##### Given records #####

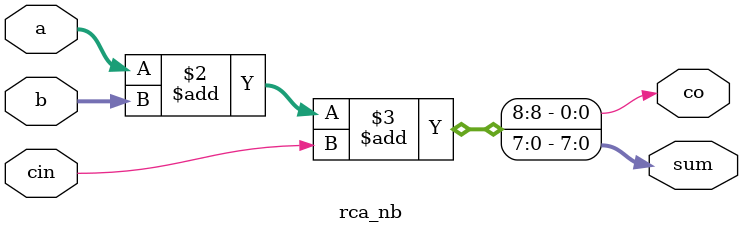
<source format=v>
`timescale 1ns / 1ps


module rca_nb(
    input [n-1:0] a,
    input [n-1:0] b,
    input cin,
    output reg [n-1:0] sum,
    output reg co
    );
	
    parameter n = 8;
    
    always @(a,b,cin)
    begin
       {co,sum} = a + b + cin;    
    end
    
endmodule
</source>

#####

### Your task
Restate each entry word for word; pictures stay out of the copy.

### Response area
<source format=v>
`timescale 1ns / 1ps


module rca_nb(
    input [n-1:0] a,
    input [n-1:0] b,
    input cin,
    output reg [n-1:0] sum,
    output reg co
    );
	
    parameter n = 8;
    
    always @(a,b,cin)
    begin
       {co,sum} = a + b + cin;    
    end
    
endmodule
</source>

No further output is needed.